The records =
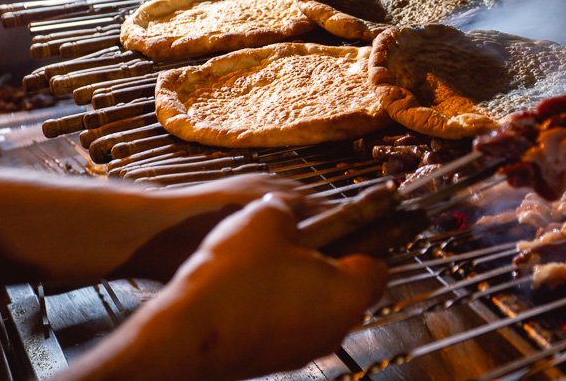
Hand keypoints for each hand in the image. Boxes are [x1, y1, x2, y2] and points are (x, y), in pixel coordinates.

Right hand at [61, 194, 386, 380]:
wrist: (186, 334)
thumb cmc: (233, 280)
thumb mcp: (265, 217)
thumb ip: (288, 208)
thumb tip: (287, 211)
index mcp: (349, 293)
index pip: (378, 262)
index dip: (367, 234)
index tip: (358, 220)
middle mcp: (336, 327)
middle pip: (347, 283)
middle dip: (327, 255)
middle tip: (302, 233)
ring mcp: (306, 347)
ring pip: (316, 302)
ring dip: (300, 277)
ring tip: (267, 255)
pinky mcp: (277, 357)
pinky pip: (290, 320)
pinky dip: (278, 300)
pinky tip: (248, 282)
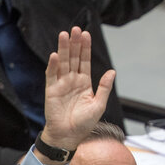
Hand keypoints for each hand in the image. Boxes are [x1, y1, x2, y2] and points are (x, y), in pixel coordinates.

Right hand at [41, 27, 114, 151]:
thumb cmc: (84, 123)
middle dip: (74, 43)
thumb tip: (112, 71)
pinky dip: (53, 66)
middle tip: (75, 29)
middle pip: (73, 58)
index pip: (84, 61)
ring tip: (64, 35)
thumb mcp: (98, 105)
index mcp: (84, 83)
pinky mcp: (51, 91)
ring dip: (63, 49)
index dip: (85, 48)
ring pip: (63, 63)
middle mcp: (72, 80)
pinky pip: (52, 76)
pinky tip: (56, 55)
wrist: (68, 136)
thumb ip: (104, 87)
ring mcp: (61, 84)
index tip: (86, 34)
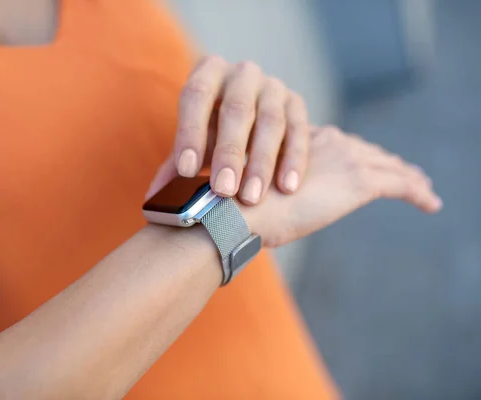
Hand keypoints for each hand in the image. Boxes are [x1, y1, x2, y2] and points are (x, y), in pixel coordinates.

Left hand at [146, 55, 308, 204]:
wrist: (251, 116)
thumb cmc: (213, 131)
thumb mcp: (195, 142)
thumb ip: (176, 166)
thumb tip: (155, 198)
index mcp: (208, 73)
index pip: (196, 95)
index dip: (191, 132)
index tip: (187, 171)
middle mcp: (242, 73)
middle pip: (236, 110)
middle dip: (229, 153)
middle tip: (222, 190)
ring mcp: (273, 86)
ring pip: (271, 122)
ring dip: (261, 162)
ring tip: (250, 197)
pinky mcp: (296, 103)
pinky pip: (300, 130)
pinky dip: (293, 160)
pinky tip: (287, 187)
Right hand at [242, 126, 442, 246]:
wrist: (238, 208)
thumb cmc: (237, 204)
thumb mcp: (257, 185)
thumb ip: (273, 183)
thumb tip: (271, 200)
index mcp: (302, 139)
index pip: (340, 145)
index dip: (357, 154)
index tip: (367, 163)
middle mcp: (328, 142)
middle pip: (368, 152)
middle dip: (386, 162)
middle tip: (404, 173)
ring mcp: (345, 159)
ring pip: (388, 165)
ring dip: (407, 176)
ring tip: (422, 187)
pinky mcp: (359, 181)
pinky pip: (400, 184)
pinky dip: (417, 192)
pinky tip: (430, 202)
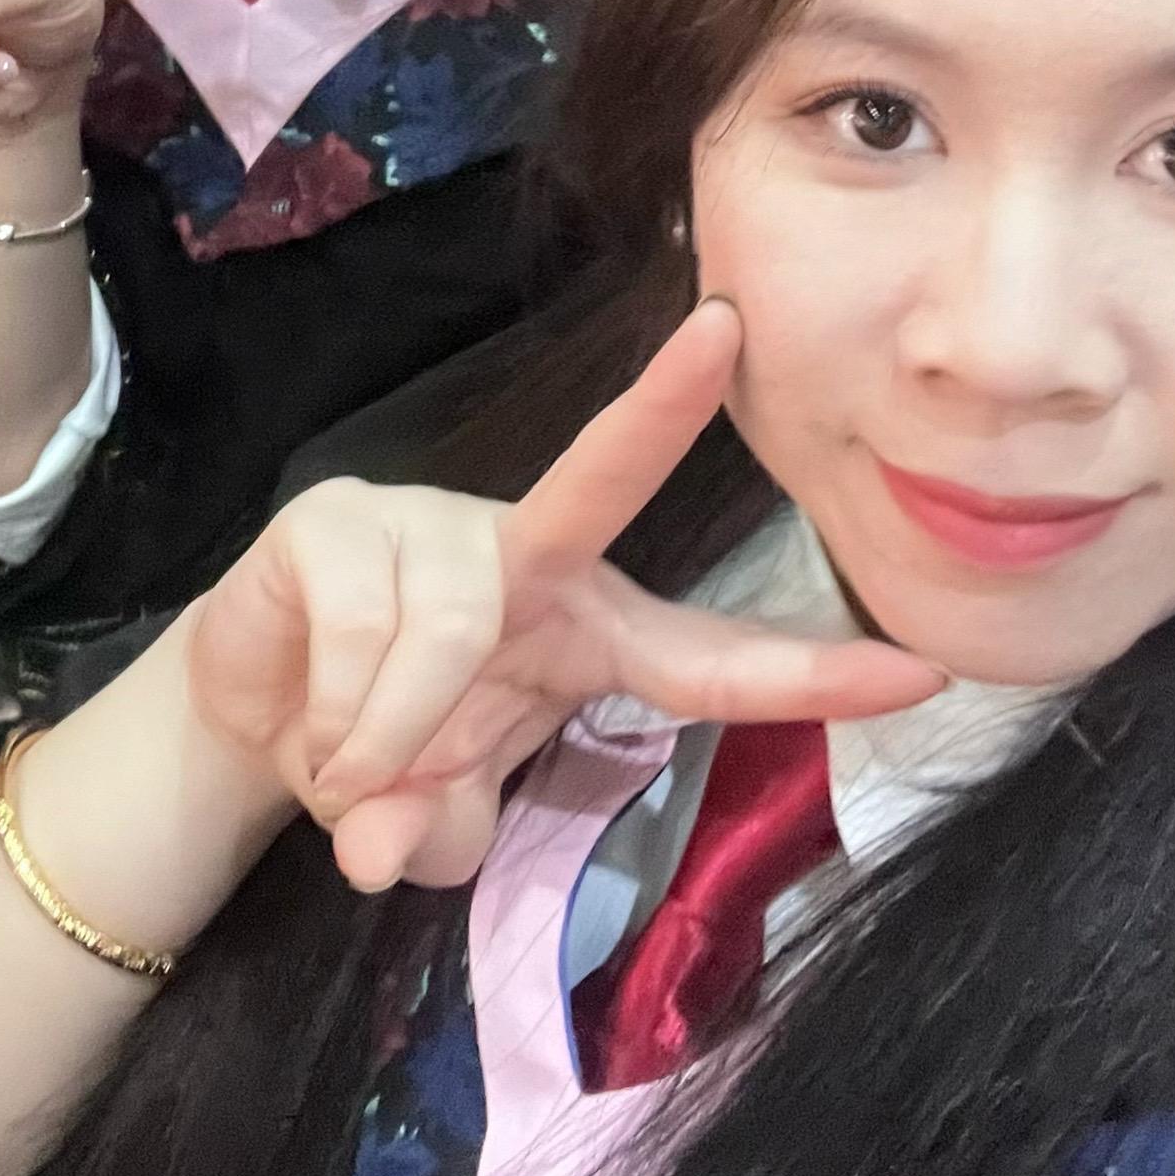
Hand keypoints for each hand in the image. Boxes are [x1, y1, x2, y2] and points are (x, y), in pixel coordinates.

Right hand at [186, 299, 943, 892]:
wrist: (251, 709)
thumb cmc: (380, 746)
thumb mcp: (429, 823)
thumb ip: (433, 838)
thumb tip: (382, 848)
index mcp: (585, 633)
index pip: (709, 658)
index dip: (810, 673)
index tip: (923, 671)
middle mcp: (522, 557)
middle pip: (605, 477)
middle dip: (665, 404)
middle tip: (722, 327)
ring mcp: (427, 523)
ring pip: (448, 630)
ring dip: (393, 736)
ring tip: (352, 768)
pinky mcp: (337, 518)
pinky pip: (363, 628)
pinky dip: (340, 714)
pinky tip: (316, 720)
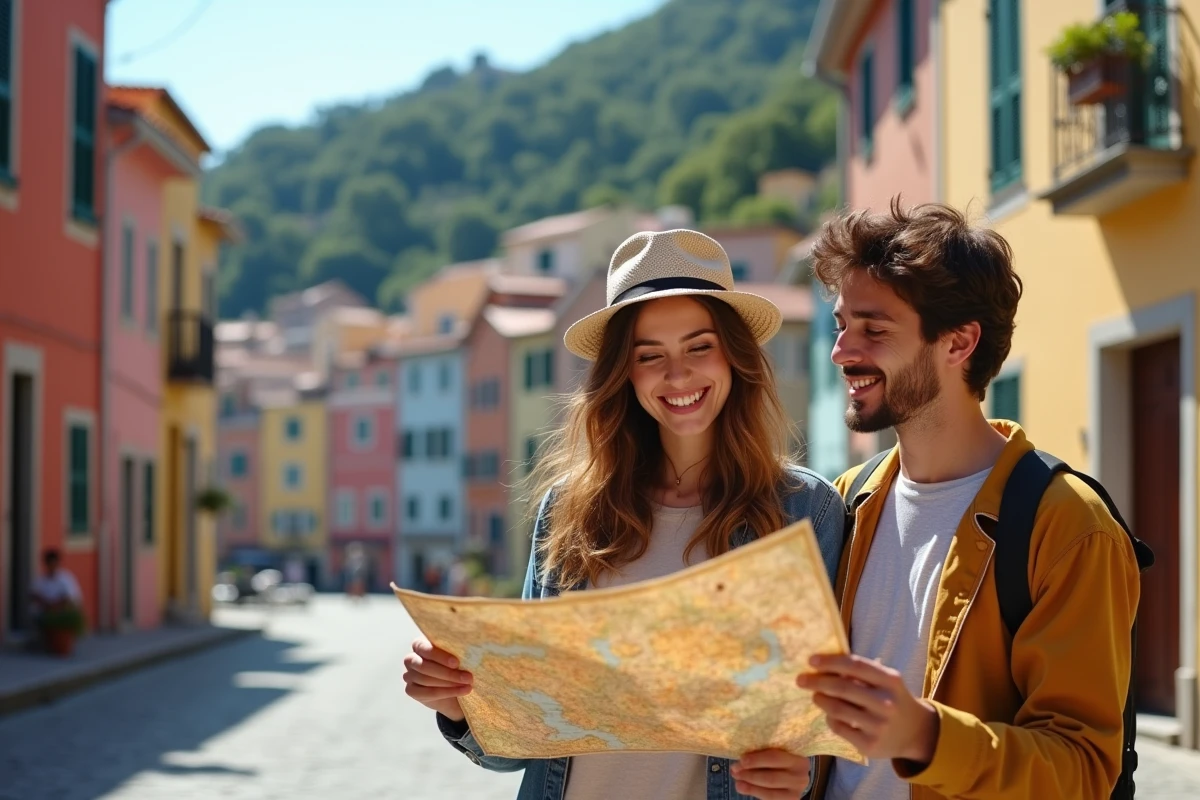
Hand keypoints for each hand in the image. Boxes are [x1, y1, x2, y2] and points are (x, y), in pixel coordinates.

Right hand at [402, 636, 473, 720]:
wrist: (454, 690)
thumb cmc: (457, 666)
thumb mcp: (458, 655)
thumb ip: (458, 650)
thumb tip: (470, 645)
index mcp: (419, 644)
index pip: (423, 647)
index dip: (439, 656)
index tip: (457, 662)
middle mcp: (411, 658)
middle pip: (424, 666)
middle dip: (448, 673)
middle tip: (468, 677)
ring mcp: (408, 675)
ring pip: (425, 679)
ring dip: (449, 683)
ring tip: (467, 684)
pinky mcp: (411, 690)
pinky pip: (426, 693)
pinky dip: (446, 693)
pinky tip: (461, 691)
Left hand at [730, 749, 809, 799]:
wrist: (794, 776)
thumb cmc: (781, 760)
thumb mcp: (778, 752)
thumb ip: (764, 753)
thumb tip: (740, 760)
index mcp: (799, 758)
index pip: (775, 757)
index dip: (756, 759)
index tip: (741, 759)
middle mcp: (801, 776)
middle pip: (771, 777)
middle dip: (750, 774)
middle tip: (735, 770)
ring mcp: (797, 791)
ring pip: (770, 791)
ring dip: (750, 786)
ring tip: (737, 781)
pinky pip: (770, 798)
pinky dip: (754, 792)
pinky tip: (743, 787)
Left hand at [797, 654, 938, 763]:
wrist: (915, 733)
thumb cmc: (892, 699)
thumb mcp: (886, 681)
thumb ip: (861, 672)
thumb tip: (823, 663)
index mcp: (889, 680)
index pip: (855, 665)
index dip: (831, 662)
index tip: (811, 660)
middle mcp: (886, 703)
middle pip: (842, 687)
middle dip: (817, 682)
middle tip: (801, 679)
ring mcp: (878, 725)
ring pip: (838, 709)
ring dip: (821, 700)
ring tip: (815, 696)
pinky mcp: (870, 745)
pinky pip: (840, 728)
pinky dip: (830, 719)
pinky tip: (830, 714)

Goal of the exercise = In the listing above, find the line with "pinky mcp: (359, 181)" and the line with "thumb tip: (382, 848)". Output both, plus every line between them, and no pictures.

Task answer =
pinky mcp: (359, 181)
pinky pip: (400, 184)
pinky dip: (417, 192)
pinky tip: (430, 202)
Hand keypoints for each hand in the image. Boxes are [x1, y1, x2, y2] and points are (x, y), in pixel coordinates.

Right hand at [186, 299, 943, 892]:
wrist: (251, 709)
thumb cmc: (380, 746)
thumb mcp: (429, 823)
thumb ip: (433, 838)
thumb tip: (382, 848)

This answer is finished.